The sunglasses covered his eyes, but the slight drop of his chin made me think he looked at my hands after I said that. He cleared his throat a second later. “Okay, then. The job’s yours. I’ll deduct from your rent.”
“No. This is a favor, Derek,” I said as we walked toward the house. “I’ll still pay the full rent.”
He unlocked the back door and pushed it open. “Whatever. But you’re going to need some money for clothes too.”
Oh, yeah. I’d sort of forgotten about that. While I was trying to think of a solution, he went on.
“Let’s not worry about rent for now, okay?” He set his keys and sunglasses on the shelf and took off his shoes. “When your savings get here, we can talk. I’ll help you make a budget. And we’ll get you that job so you can start saving for classes.”
I removed my shoes too, and followed him into the kitchen. “That sounds perfect. I don’t know how to thank you.” (A total lie. I could think of plenty of ways to thank him.)
He leaned back against the counter and took out his phone. “Pay it forward someday.”
“I will.” Turning away from him, I removed the hoodie he’d loaned me and hung it on the back of a chair. It was warm enough outside that I wouldn’t need it. When I was done working, I’d ask him if I could wash some things, and then stay out of sight during his dinner party. “I’m going to get started out there.”
“Tools are in the garage.” He didn’t look up from his phone. “I’ll be out in a minute. I’m just going over my grocery list.”
“Okay.” I put my shoes on again and went out the back door into the sunshine, unable to keep the smile off my face.
This already felt like a new life.
Eleven
DEREK
I kept my eyes on my phone until I knew he was out of my view.
Then I exhaled.
This wouldn’t be easy, having him around for two weeks. And yet…it would be completely easy. Enjoyable, even. It was the craziest thing—I felt comfortable with Maxim in a lot of ways. He was easy to talk to, he made me laugh, he was interesting and fun and different. I liked hearing about his life in Russia, too. It gave me some insight into why he was the way he was.
Where it got uncomfortable was when my body reacted to him. A hitch in my breath. A tightening in my chest. Heat in my blood. Provocation of that thing in me that existed only to want and didn’t care about the consequences.
It was maddening that I couldn’t feel those things for someone like Carolyn, who was perfect for me in every other way.
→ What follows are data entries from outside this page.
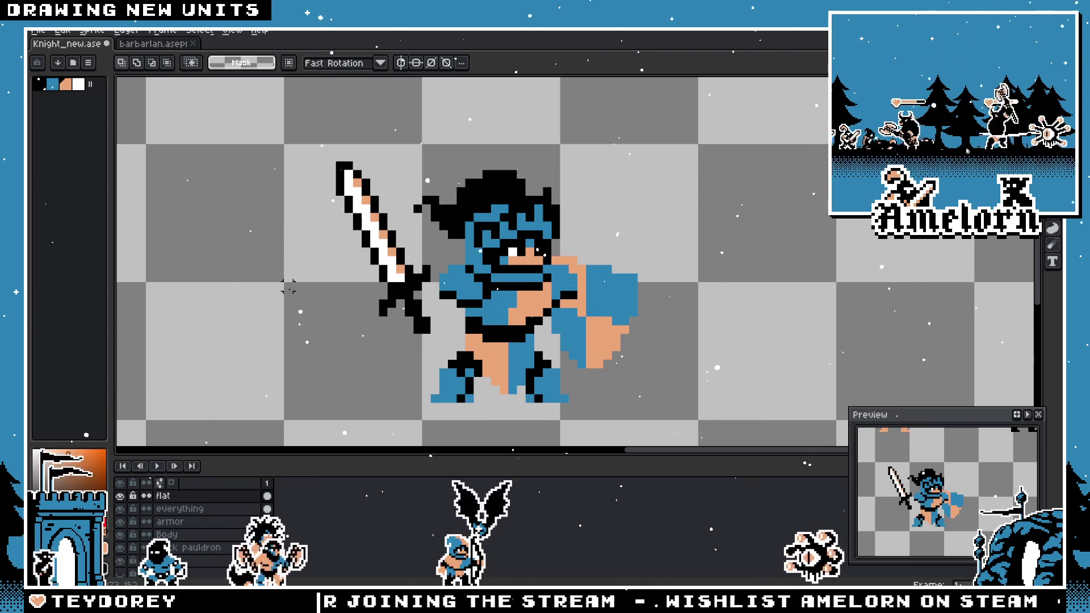
left_click_drag(313, 165, 383, 304)
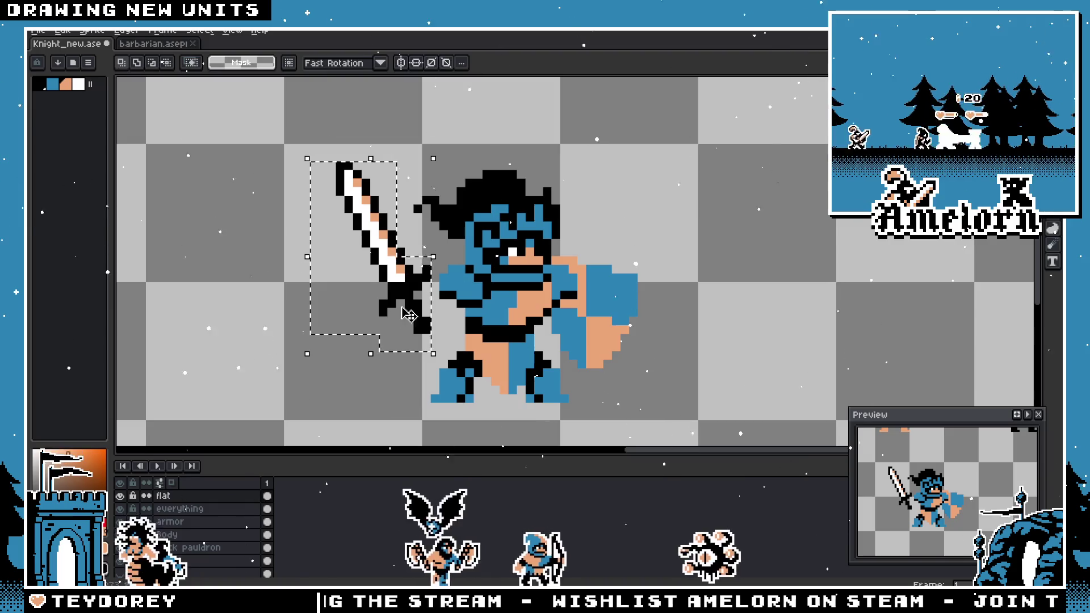
key("ctrl+z")
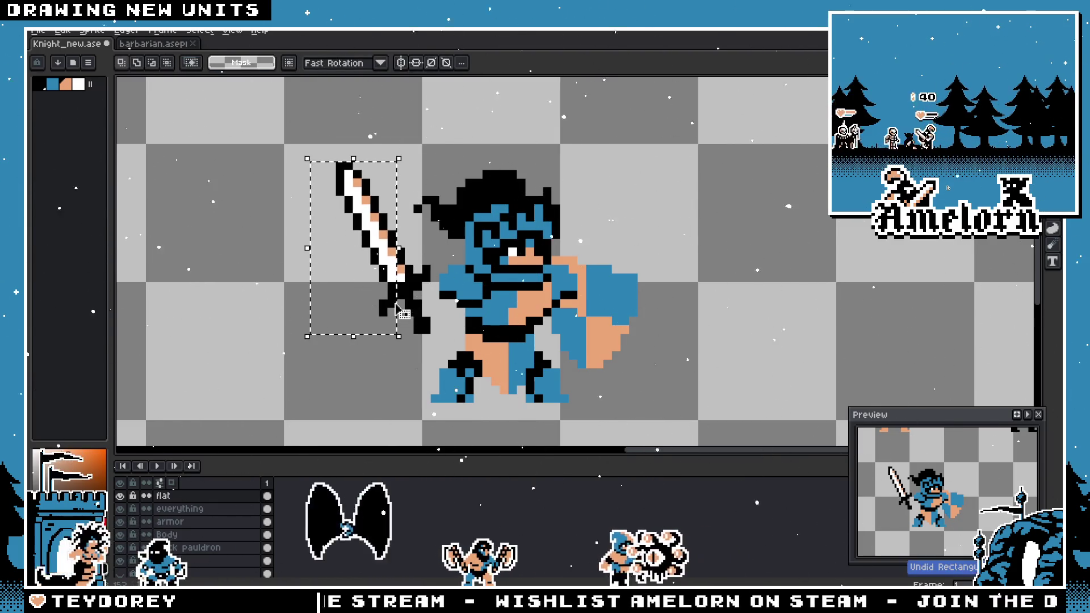
- Drop the sword to the warrior's right, then look over the barbarian.aseprite sheet for reference
left_click_drag(398, 306, 884, 292)
left_click(534, 131)
left_click(166, 43)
Why should it be Maxim who ignited that fire in me, rather than her? What was it about him that wouldn’t let me out of its grasp? Why was I being punished this way?
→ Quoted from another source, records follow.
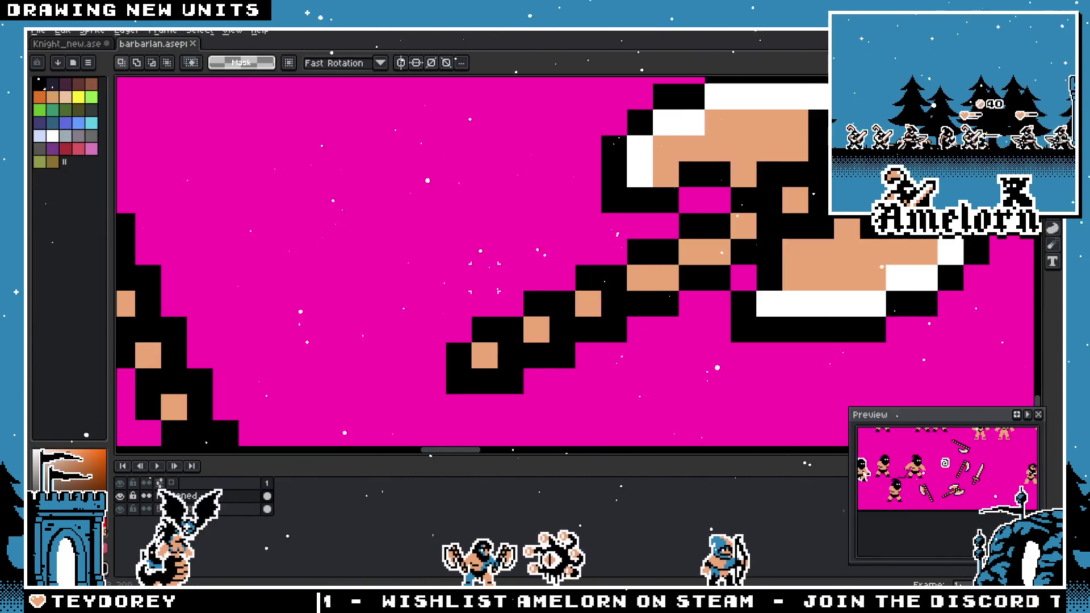
scroll(460, 322, "down", 3)
scroll(460, 322, "up", 2)
scroll(459, 322, "down", 2)
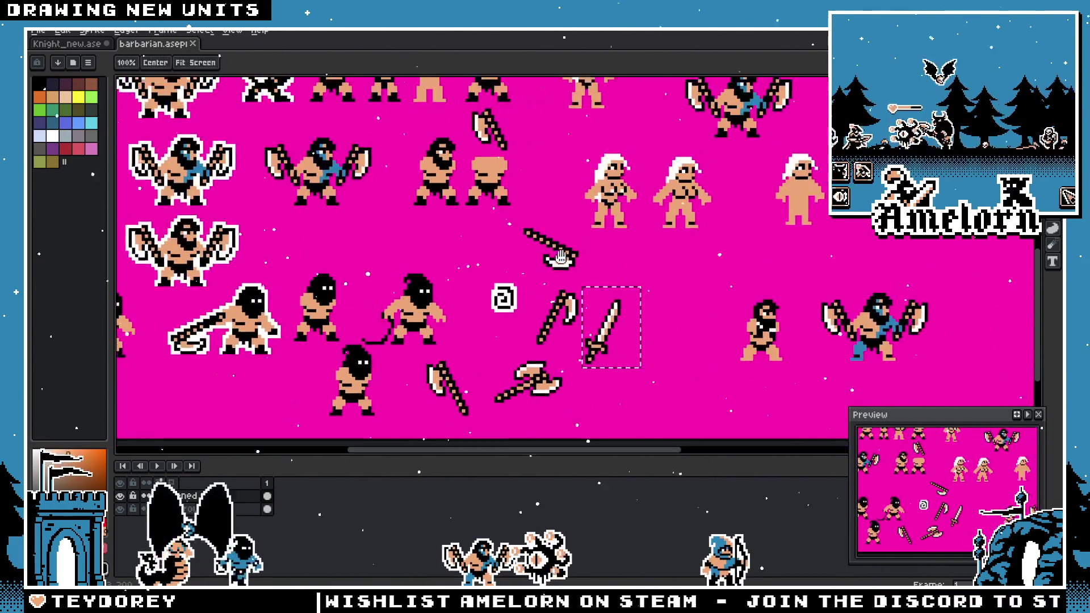
mouse_move(689, 185)
left_mouse_down()
mouse_move(396, 331)
mouse_move(609, 275)
mouse_move(511, 284)
mouse_move(409, 306)
mouse_move(807, 260)
mouse_move(903, 212)
mouse_move(886, 164)
left_mouse_up()
scroll(608, 274, "up", 1)
scroll(608, 275, "down", 1)
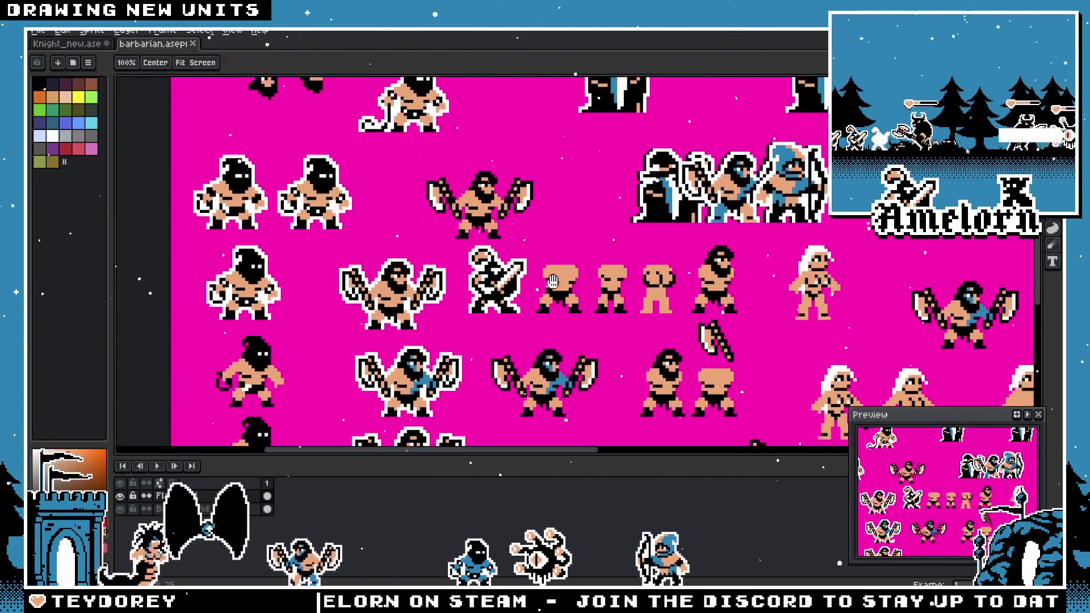
scroll(606, 258, "up", 4)
scroll(605, 258, "down", 1)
As if being pulled by magnetic force, I walked over to the chair where he’d hung the sweatshirt I’d loaned him. Glancing out the sliding glass door to the patio, I saw him standing by the rosebushes at the side of the yard, the sun glinting off the gold in his hair. I picked up the sweatshirt and brought it to my face.
It was still warm from his body.
I inhaled slowly. Soap. Fabric softener. But there was something else there, too. At the deep end of my breath was the heady, masculine scent of his skin, and I held it captive in my lungs, closed my eyes.
You inside me.
My mind feasted on the scent. I felt my lips on his skin, my hands on his back, my chest against his. He was warm and strong and hard and—
Two quick knocks on the glass door made me jump, my eyes flying open to find Maxim standing there on the patio, his head turned, so he was looking away from me. I immediately dropped the sweatshirt onto the chair and slid the door open.
“Hey.”
He looked at me, his face impassive. “Hey. Do you have some gloves?”
“Uh, yeah.” My face was probably fifty fucking shades of red. But he hadn’t seen anything, right? “Be right out.”